═════ Data to use ═════

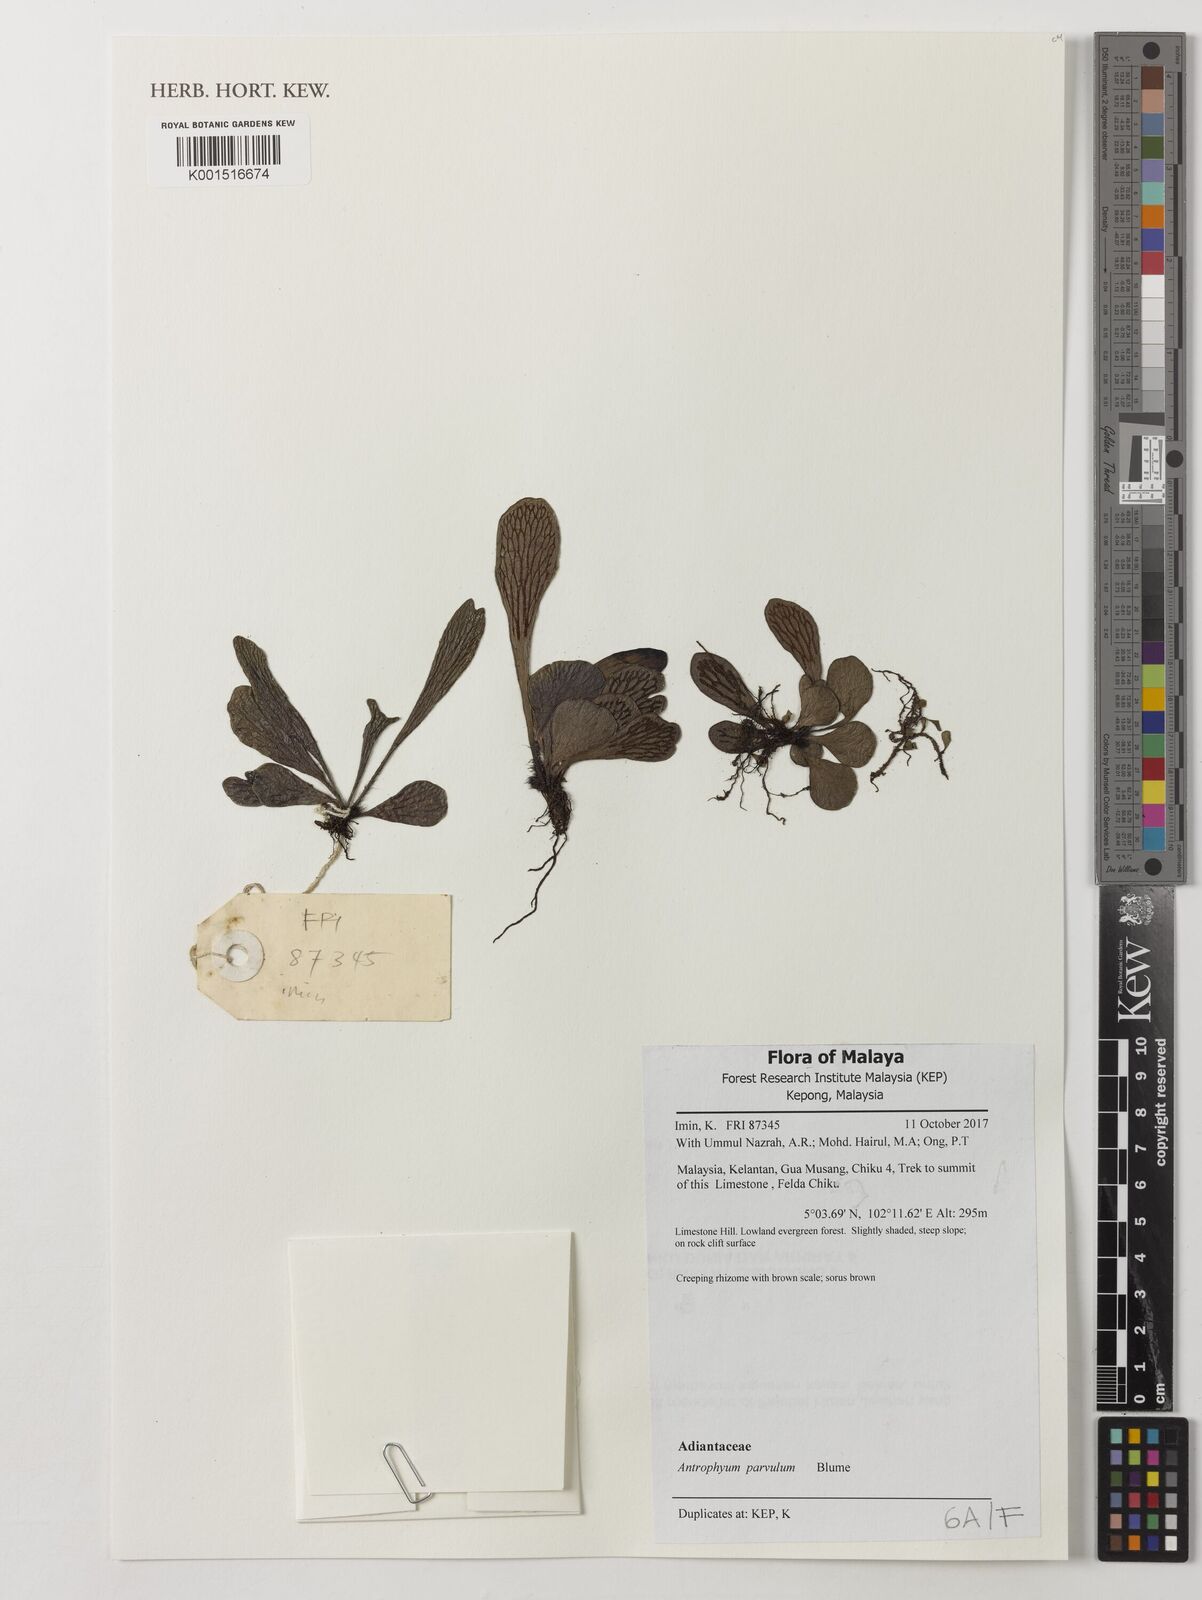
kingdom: Plantae
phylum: Tracheophyta
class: Polypodiopsida
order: Polypodiales
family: Pteridaceae
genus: Antrophyum
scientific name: Antrophyum parvulum
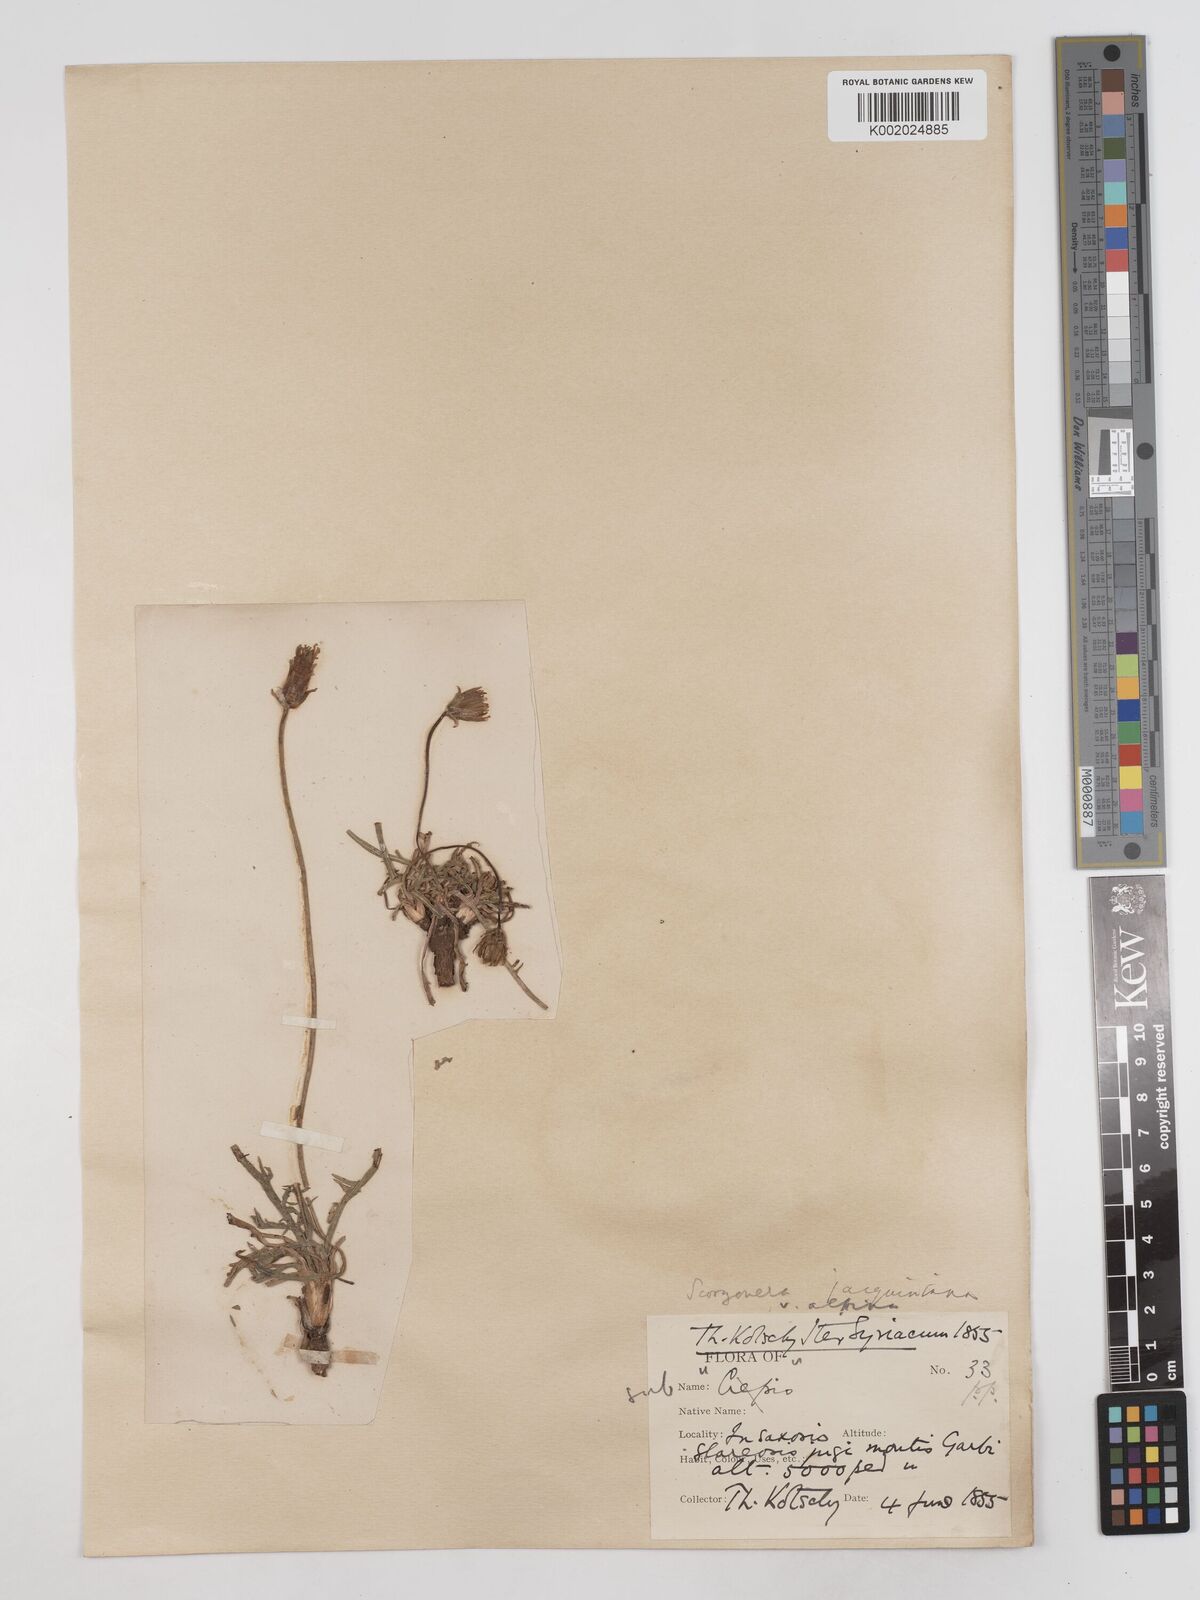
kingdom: Plantae
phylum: Tracheophyta
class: Magnoliopsida
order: Asterales
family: Asteraceae
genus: Scorzonera
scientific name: Scorzonera cana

═════

Written exercise ▸
Please extract every line of classification data from all the records above, reproducing each one word for word. Leave the pictures out of your answer.

Result for this task ▸
kingdom: Plantae
phylum: Tracheophyta
class: Polypodiopsida
order: Polypodiales
family: Pteridaceae
genus: Antrophyum
scientific name: Antrophyum parvulum
kingdom: Plantae
phylum: Tracheophyta
class: Magnoliopsida
order: Asterales
family: Asteraceae
genus: Scorzonera
scientific name: Scorzonera cana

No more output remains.